This issue is seen when performing training against my own dataset which was converted to binary via data_convert_example.py. After a week of training I get decode results that don't make sense when comparing the decode and ref files.
If anyone has been successful and gotten results similar to what is posted in the Textsum readme using their own data, I would love to know what has worked for you...environment, tf build, number of articles.
I currently have not had luck with 0.11, but have gotten some results with 0.9 however the decode results are similar to those shown below which I have no idea where they are even coming from.
I currently am running Ubuntu 16.04, TF 0.9, CUDA 7.5 and CuDnn 4. I tried TF 0.11 but was dealing with other issues so I went back to 0.9. It does seem that the decode results are being generated from valid articles, but the reference file and decode file indicies have NO correlation.
If anyone can provide any help or direction, it would be greatly appreciated. Otherwise, should I figure anything out, I will post here.
A few final questions. Regarding the vocab file referenced. Does it at all need to be sorted by word frequency at all? I never performed anything along these lines when generating it and just wasn't sure if this would throw something off as well.
Finally, I made the assumption in generating the data that the training data articles should be broken down into smaller batches. I separated out the articles into multiple files of 100 articles each. These were then named data-0, data-1, etc. I assume this was a correct assumption on my part? I also kept all the vocab in one file which has not seemed to throw any errors.
Are the above assumptions correct as well?

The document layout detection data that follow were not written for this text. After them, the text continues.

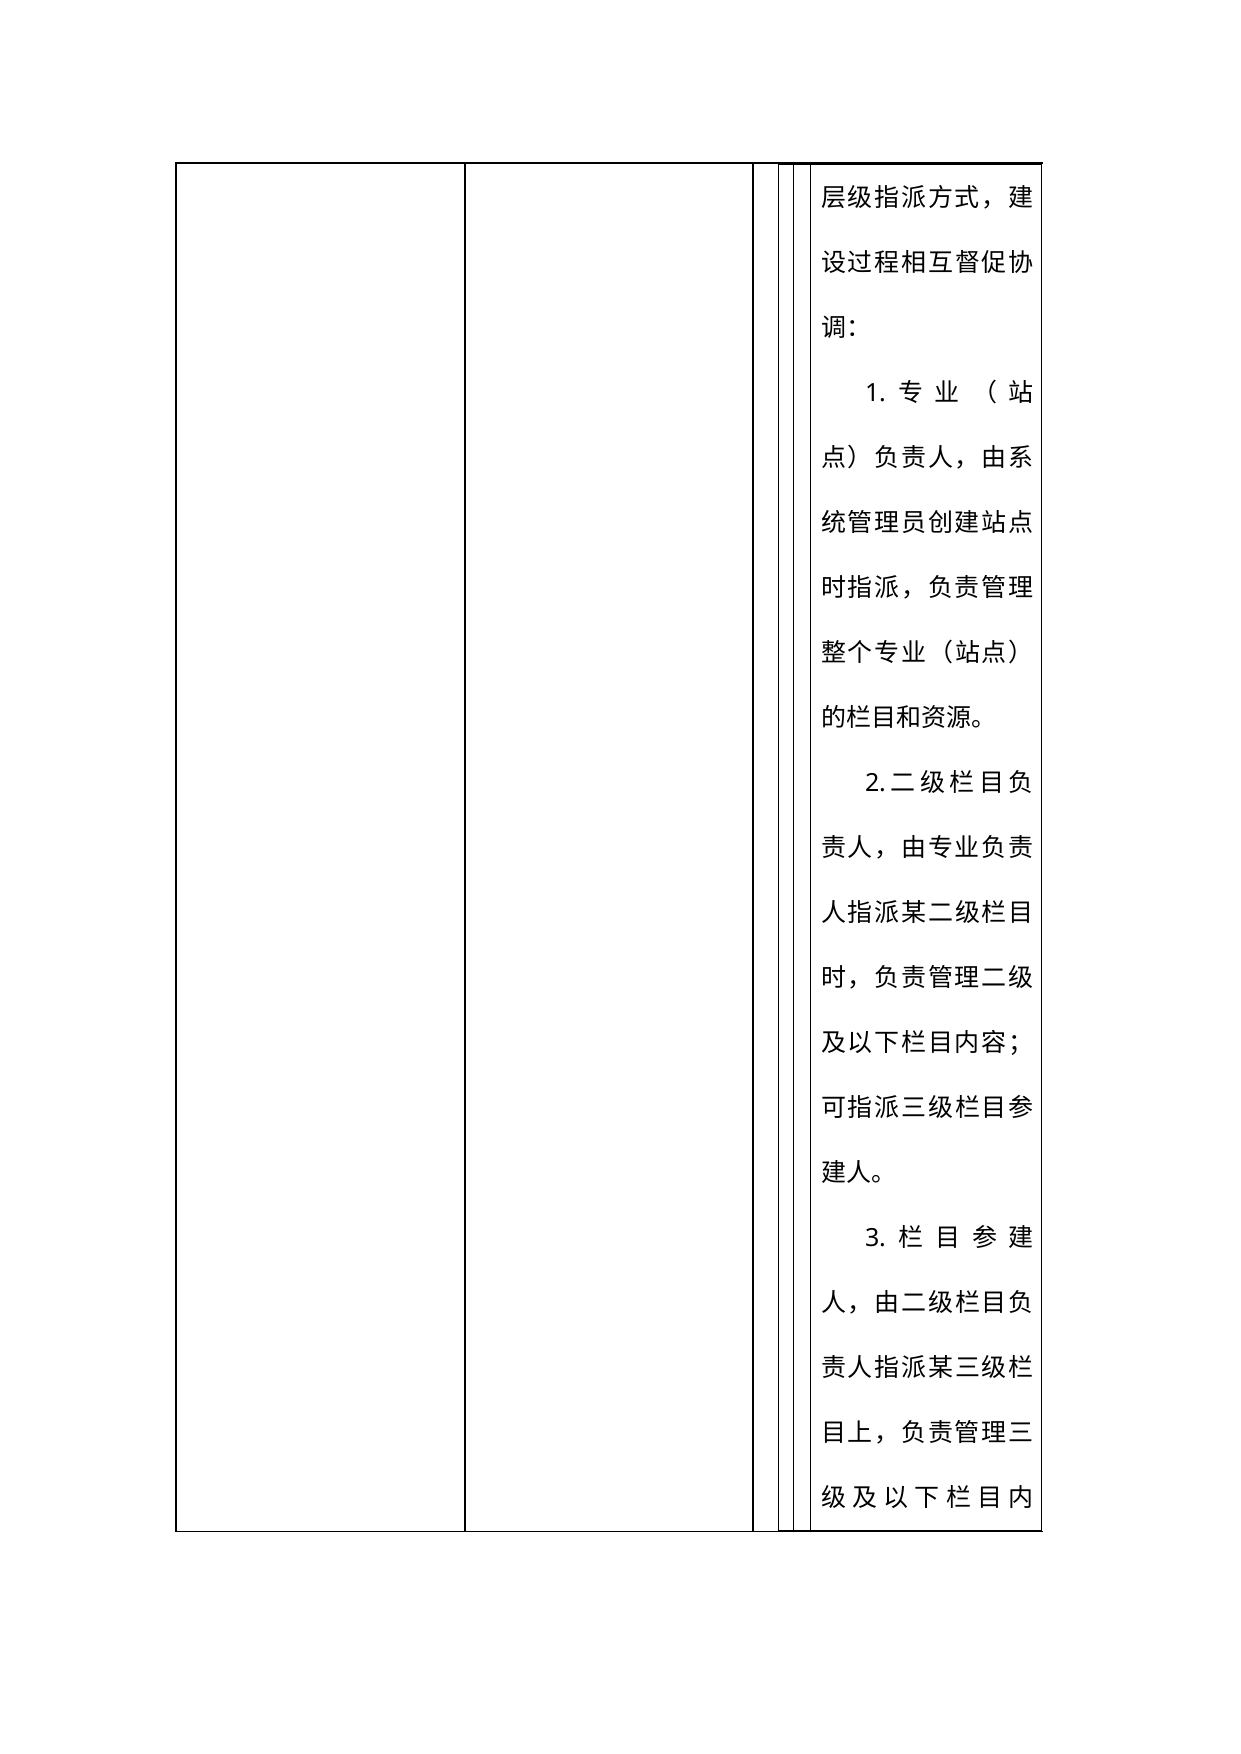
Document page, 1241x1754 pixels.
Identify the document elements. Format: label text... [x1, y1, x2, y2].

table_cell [779, 165, 793, 1530]
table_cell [794, 165, 810, 1530]
table_cell 1 [177, 164, 464, 1531]
table_cell [466, 164, 752, 1531]
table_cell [811, 165, 1041, 1530]
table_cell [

Below are some ref and decode results which you can see are quite odd and seem to have no correlation.
DECODE:
output=Wild Boy Goes About How I Can't Be Really Go For Love
output=State Department defends the campaign of Iran
output=John Deere sails profit - Business Insider
output=to roll for the Perseid meteor shower
output=Man in New York City in Germany
REFERENCE:
output=Battle Chasers: Nightwar Combines Joe Mad's Stellar Art With Solid RPG Gameplay
output=Obama Meets a Goal That Could Literally Destroy America
output=WOW! 10 stunning photos of presidents daughter Zahra Buhari
output=Koko the gorilla jams out on bass with Flea from Red Hot Chili Peppers
output=Brenham police officer refused service at McDonald's